Secundur (Alexander the Great) of curly locks like horns and fiery eyes, for such is the translation of Zulf-kur-nain, came to India, you know, a great many years ago.
He came to conquer, but his principal reason for leaving his country was in order that he might drink of the Ab-Hyātt, or Water of Life, which he had been told was to be found in the hills of India.
For a very long time he wandered about in Northern India, but could not discover any tidings about this Water of Life, till one day after conquering a special tribe of people, he demanded of them where the spring could be found.
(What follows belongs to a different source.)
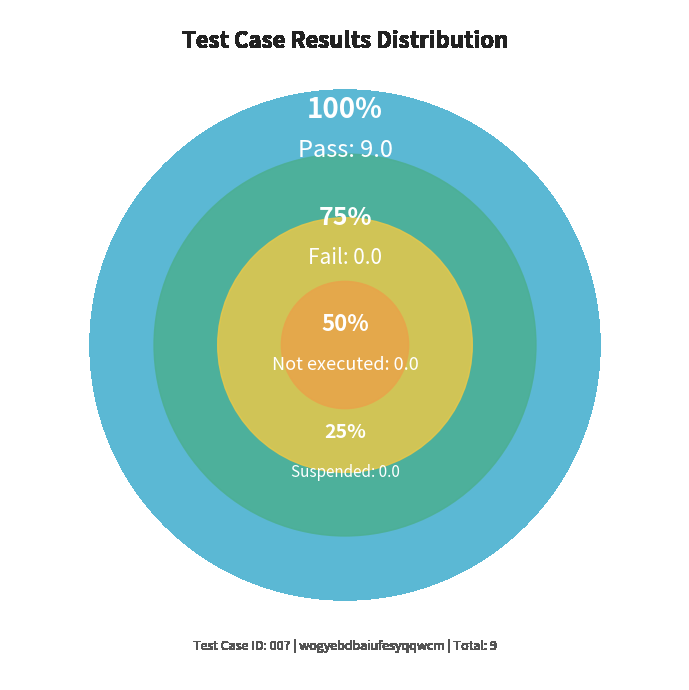

Which slice represents more than half of the pie?

Pass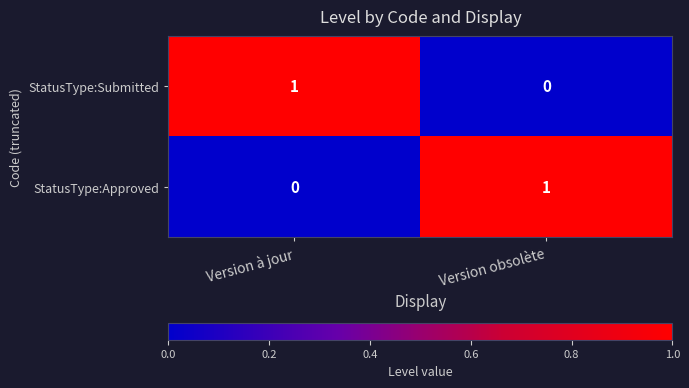

Count the number of data series in this chart.

2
They replied that they had heard about it as somewhere in the hills above where they resided, but that they had never been there, and they added that no one could get there, for that the spring could only be approached through a number of winding passages in the jungle, and there was the fear of never getting back, if even you could succeed in reaching it.
Secundur said to them, “Well then, cannot you tell me what I can do, for I have come all this way to drink of this water?” They replied they could only suggest to him that if he could procure a mare that had recently foaled, and could picket the foal at the entrance to the winding paths, he might ride the mare to the spring, and that she would be sure, from the love for her foal, to bring him safely back to the entrance.
This plan Secundur adopted, and eventually reached the spring from whence was bubbling up the Water of Life. He stooped down, and had taken up some of the water in his two hands joining them together like a cup, and was about to raise the water to his lips, when he heard a noise like kurr! kurr! several times repeated, and looking up he saw a large Raven perched on a rock and shaking its head and crying out in a human voice, “Don’t drink! Don’t drink! Look at my piteous plight! See what a state I have come to by drinking this water; only a mass of skin and bone and not a feather left, and so I have been for many years, and shall never die!”
Upon hearing this Secundur threw back the water into the spring and cried out, “Ya! Nuseeb! Ya! Nuseeb! Oh, my fate! and so I am not to drink the Water of Life after all my efforts to do so. What shall I do? and I must believe this Raven, the bird of fate and omen.”
Secundur then remounted the mare and retraced his steps, and as the villagers said, true enough she had no difficulty in wandering in and out amongst the paths till she came again to her foal.
He then returned to his camp, very sorrowful, and in order to relieve his mind he used to take long walks alone, and always dressed in the plainest garb.